Rede unserer Stadtverordneten Sabine Leithäuser zum Antrag: Schutz des Bibers in Bieber

„Schutz der Biber an der Bieber“ – diese Überschrift hat sicherlich viele inspiriert! Der Biber, die Bieber, das Bieber, ob mit e oder ohne: aber alles in Offenbach: das finden wir toll! Und bei so vielen Sympathieträgern kann man sich des Themas ja gar nicht verschließen.

Nun zum Inhalt:

Nicht zu fassen, ein Biberdamm ist zerstört! Dabei steht der Biber doch unter Naturschutz, und deshalb muss auch gehandelt werden! Ggf. ist sogar Gefahr in Verzug!

Ja, die Zerstörung ist rechtswidrig! Weshalb wir uns fragen, warum die Antragsteller:innen nicht als Erstes die Exekutive eingeschaltet haben. Stattdessen wenden Sie sich an die Stadtverordnetenversammlung, die beschließen soll, dass man dazu beim Magistrat anfragen soll. Was würde der Biber dazu sagen?

Pressemitteilung

Die grüne Fraktion Offenbach arbeitet weiter am ökologischen Umbau des Stadtwaldes. Die Koalitionsfraktionen beantragen, dass die Stadt eine Bewerbung für das Bundes-Förderprogramm ‚Klimaangepasstes Waldmanagement‘ prüft.
„Offenbachs Wald zukunftsfest zu machen ist uns ein wichtiges Anliegen, das Förderprogramm kommt da wie gerufen!“, freut sich Olaf Zimmermann, Mitglied der grünen Fraktion. „Das Klima verändert sich, deshalb müssen wir neben so vielem anderen auch unser Waldmanagement verändern. Ein weiter so wird es nicht geben und wir wollen vorbereitet sein“ stellt der grüne Fraktionsvorsitzende Tobias Dondelinger klar. Die Bundesmittel könnten einen deutlichen Schub für eine zukunftsfeste Waldbewirtschaftung bringen.
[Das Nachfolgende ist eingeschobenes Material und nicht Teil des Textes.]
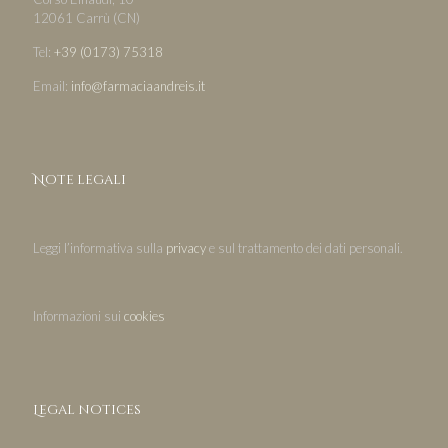
12061 Carrù (CN)
Tel:
+39 (0173) 75318
Email:
info@farmaciaandreis.it
Note legali
Leggi l’informativa sulla
privacy
e sul trattamento dei dati personali.
Informazioni sui
cookies
Legal notices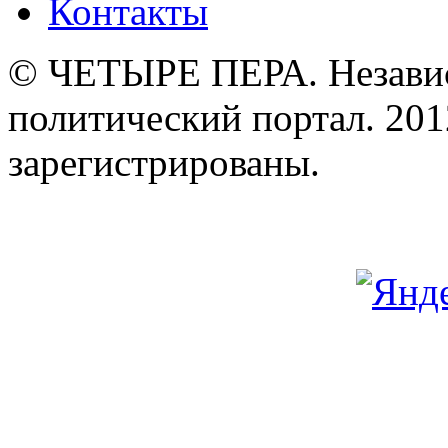
Контакты
© ЧЕТЫРЕ ПЕРА. Незави
политический портал. 201
зарегистрированы.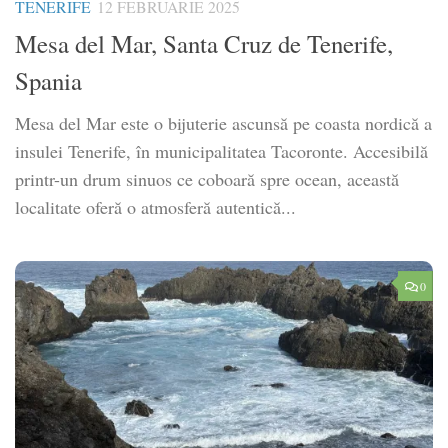
TENERIFE
12 FEBRUARIE 2025
Mesa del Mar, Santa Cruz de Tenerife,
Spania
Mesa del Mar este o bijuterie ascunsă pe coasta nordică a
insulei Tenerife, în municipalitatea Tacoronte. Accesibilă
printr-un drum sinuos ce coboară spre ocean, această
localitate oferă o atmosferă autentică...
0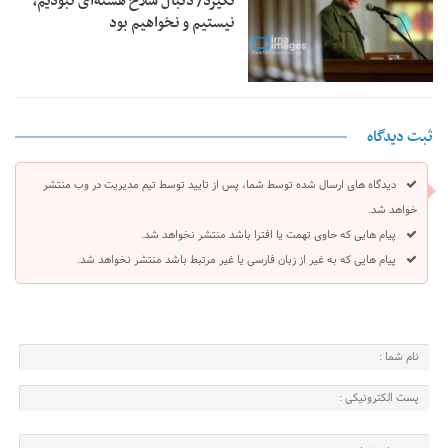
نگیرد/ دنبال سلاح هسته‌ای نبودیم،
نیستیم و نخواهیم بود
ثبت دیدگاه
دیدگاه های ارسال شده توسط شما، پس از تایید توسط تیم مدیریت در وب منتشر
خواهد شد.
پیام هایی که حاوی تهمت یا افترا باشد منتشر نخواهد شد.
پیام هایی که به غیر از زبان فارسی یا غیر مرتبط باشد منتشر نخواهد شد.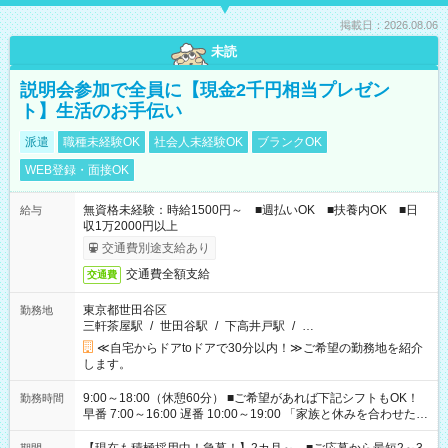
掲載日：2026.08.06
未読
説明会参加で全員に【現金2千円相当プレゼン
ト】生活のお手伝い
派遣
職種未経験OK
社会人未経験OK
ブランクOK
WEB登録・面接OK
無資格未経験：時給1500円～ ■週払いOK ■扶養内OK ■日
給与
収1万2000円以上
交通費別途支給あり
交通費全額支給
交通費
東京都世田谷区
勤務地
三軒茶屋駅
/
世田谷駅
/
下高井戸駅
/
…
≪自宅からドアtoドアで30分以内！≫ご希望の勤務地を紹介
します。
9:00～18:00（休憩60分） ■ご希望があれば下記シフトもOK！
勤務時間
早番 7:00～16:00 遅番 10:00～19:00 「家族と休みを合わせた
い」 「余裕を持って夕飯の準備がしたい」 「できれば残業はし
たくない」 など、ご希望を教えてくださいね。 ※Wワーク希望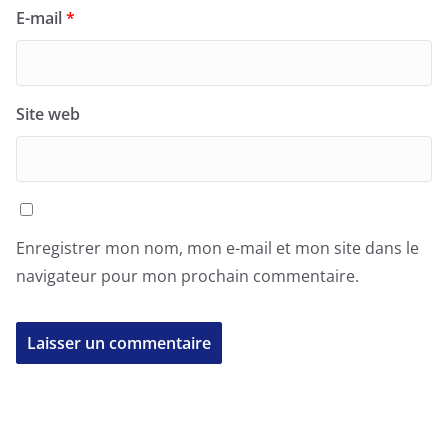
E-mail
*
Site web
Enregistrer mon nom, mon e-mail et mon site dans le
navigateur pour mon prochain commentaire.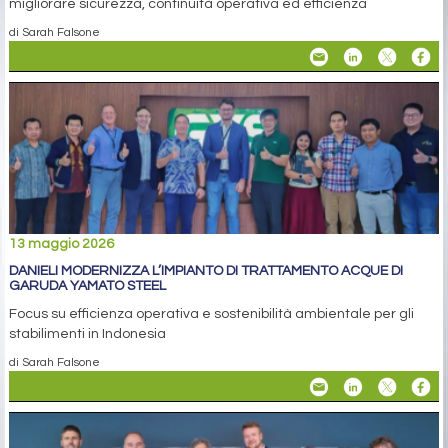
migliorare sicurezza, continuità operativa ed efficienza
di Sarah Falsone
13 maggio 2026
DANIELI MODERNIZZA L’IMPIANTO DI TRATTAMENTO ACQUE DI
GARUDA YAMATO STEEL
Focus su efficienza operativa e sostenibilità ambientale per gli
stabilimenti in Indonesia
di Sarah Falsone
Rede unseres Fraktionsvorsitzenden Tobias Dondelinger zum Antrag „Bewerbung für das Förderprogramm ‚Klimaangepasstes Waldmanagement‘“

Ich hatte ja gehofft, dass dieser Antrag ohne die Fortsetzung einer seltsamen Debatte über die Bühne gehen würde, die hier in Offenbach mit dem offensichtlichen Ziel befeuert wird, dass alles immer so weiter gemacht wird, wie es war.
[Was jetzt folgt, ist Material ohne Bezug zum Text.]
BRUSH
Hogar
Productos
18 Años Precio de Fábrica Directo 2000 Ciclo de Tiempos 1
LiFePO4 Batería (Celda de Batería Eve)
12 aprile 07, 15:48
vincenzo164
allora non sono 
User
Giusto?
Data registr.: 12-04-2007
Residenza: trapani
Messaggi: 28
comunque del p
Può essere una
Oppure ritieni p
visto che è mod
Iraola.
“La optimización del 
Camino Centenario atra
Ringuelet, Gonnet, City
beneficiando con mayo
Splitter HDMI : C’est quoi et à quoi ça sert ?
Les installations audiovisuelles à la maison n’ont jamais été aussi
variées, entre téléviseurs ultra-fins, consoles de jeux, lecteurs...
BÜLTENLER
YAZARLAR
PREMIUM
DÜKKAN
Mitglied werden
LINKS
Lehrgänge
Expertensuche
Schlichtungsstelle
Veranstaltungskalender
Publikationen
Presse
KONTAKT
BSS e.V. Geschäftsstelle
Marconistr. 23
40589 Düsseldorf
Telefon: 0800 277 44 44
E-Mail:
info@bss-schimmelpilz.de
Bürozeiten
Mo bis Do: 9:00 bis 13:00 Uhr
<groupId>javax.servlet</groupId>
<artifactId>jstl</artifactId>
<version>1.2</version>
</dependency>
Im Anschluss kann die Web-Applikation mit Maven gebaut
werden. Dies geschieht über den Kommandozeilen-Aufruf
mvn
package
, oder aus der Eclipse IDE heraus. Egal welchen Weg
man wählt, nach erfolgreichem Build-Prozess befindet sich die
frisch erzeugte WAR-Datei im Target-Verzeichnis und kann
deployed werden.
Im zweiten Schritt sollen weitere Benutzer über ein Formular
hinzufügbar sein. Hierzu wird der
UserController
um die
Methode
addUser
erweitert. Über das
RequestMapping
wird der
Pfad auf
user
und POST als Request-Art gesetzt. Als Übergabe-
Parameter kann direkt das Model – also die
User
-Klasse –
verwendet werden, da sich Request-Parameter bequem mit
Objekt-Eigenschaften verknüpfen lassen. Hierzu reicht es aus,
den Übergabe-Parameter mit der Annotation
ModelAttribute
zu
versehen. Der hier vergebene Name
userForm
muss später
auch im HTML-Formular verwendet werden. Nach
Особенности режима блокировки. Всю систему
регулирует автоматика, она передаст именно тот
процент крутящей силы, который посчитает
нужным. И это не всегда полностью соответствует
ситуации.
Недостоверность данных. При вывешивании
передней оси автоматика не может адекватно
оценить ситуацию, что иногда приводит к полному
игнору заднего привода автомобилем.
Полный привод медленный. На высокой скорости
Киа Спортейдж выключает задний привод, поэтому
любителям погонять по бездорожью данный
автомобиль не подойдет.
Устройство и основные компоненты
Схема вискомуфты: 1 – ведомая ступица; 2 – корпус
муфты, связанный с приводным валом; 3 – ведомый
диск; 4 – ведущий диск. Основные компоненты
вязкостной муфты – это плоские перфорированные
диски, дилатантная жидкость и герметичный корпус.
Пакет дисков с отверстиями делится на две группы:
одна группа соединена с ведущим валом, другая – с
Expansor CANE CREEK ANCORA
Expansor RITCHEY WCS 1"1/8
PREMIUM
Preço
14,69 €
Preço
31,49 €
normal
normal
Manche denken, sowas wäre konservativ. Ich muss ehrlich sagen, dass ich eine bessere Meinung vom Begriff „Konservativ“ habe. Für mich ist diese Debatte nach dem Motto: Wir haben in den letzten 30, 40 Jahren Waldflächen per Kahlschlag abgeerntet und wir wollen das weiter machen, diese Positionierung ist für mich allein rückwärtsgewandt.